About one month thus mourned the fair;
Another month, her weeds arranged;
Each day some robe or lace she changed,
Till mourning dresses served to grace,
And took of ornament the place.
The frolic band of loves
Came flocking back like doves.
Jokes, laughter, and the dance,
The native growth of France,
Had finally their turn;
And thus, by night and morn,
She plunged, to tell the truth,
Deep in the fount of youth.
Her sire no longer feared
The dead so much endeared;
But, as he never spoke,
Herself the silence broke:
"Where is that youthful spouse," said she,
"Whom, sir, you lately promised me?"

[26] Abstemius.

Epilogue

Here check we our career:
Long books I greatly fear.
I would not quite exhaust my stuff;
The flower of subjects is enough.
To me, the time is come, it seems,
To draw my breath for other themes.
Love, tyrant of my life, commands
That other work be on my hands.
I dare not disobey.
Once more shall Psyche be my lay.
I'm called by Damon to portray
Her sorrows and her joys.
I yield: perhaps, while she employs,
My muse will catch a richer glow;
And well if this my laboured strain
Shall be the last and only pain
Her spouse[27] shall cause me here below.

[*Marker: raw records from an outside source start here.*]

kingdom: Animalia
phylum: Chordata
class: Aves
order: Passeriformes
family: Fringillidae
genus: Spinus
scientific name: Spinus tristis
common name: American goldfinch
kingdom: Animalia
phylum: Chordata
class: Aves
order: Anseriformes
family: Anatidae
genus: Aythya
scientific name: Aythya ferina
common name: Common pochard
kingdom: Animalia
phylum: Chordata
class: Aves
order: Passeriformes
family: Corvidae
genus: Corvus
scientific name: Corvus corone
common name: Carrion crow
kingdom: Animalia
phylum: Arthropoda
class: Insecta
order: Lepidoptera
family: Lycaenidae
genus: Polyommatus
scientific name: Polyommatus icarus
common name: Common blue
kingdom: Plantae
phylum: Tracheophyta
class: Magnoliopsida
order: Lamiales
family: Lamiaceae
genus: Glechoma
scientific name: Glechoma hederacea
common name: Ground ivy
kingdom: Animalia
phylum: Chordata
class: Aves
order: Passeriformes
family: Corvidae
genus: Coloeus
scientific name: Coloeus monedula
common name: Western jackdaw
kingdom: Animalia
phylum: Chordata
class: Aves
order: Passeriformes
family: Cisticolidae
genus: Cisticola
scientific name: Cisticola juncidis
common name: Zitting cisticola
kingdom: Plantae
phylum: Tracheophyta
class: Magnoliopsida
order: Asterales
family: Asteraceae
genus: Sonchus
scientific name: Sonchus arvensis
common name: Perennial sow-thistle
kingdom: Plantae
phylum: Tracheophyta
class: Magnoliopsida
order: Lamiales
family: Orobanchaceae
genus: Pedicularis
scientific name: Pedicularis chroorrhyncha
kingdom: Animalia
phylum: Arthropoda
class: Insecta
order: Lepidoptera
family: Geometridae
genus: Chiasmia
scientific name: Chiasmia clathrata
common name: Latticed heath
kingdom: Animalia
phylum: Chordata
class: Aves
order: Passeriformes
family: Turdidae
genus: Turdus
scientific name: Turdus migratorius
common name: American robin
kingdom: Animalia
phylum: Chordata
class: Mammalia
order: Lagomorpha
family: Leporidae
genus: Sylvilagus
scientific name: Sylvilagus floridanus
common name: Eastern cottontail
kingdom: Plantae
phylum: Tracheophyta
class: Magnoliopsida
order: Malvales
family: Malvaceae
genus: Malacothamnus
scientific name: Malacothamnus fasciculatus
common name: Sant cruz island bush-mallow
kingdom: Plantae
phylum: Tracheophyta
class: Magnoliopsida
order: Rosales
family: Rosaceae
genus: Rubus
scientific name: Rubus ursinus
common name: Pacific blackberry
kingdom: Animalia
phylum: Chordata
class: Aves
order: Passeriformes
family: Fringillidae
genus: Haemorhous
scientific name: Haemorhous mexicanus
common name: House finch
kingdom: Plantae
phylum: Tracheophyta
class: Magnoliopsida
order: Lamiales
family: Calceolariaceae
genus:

[27] Her spouse. – Cupid, the spouse of Psyche. The "other work on my hands" mentioned in this Epilogue (the end of the poet's first collection of Fables) was no doubt the writing of his "Psyche," which was addressed to his patron the Duchess de Bouillon, and published in 1659, the year following the publication of the first six Books of the Fables.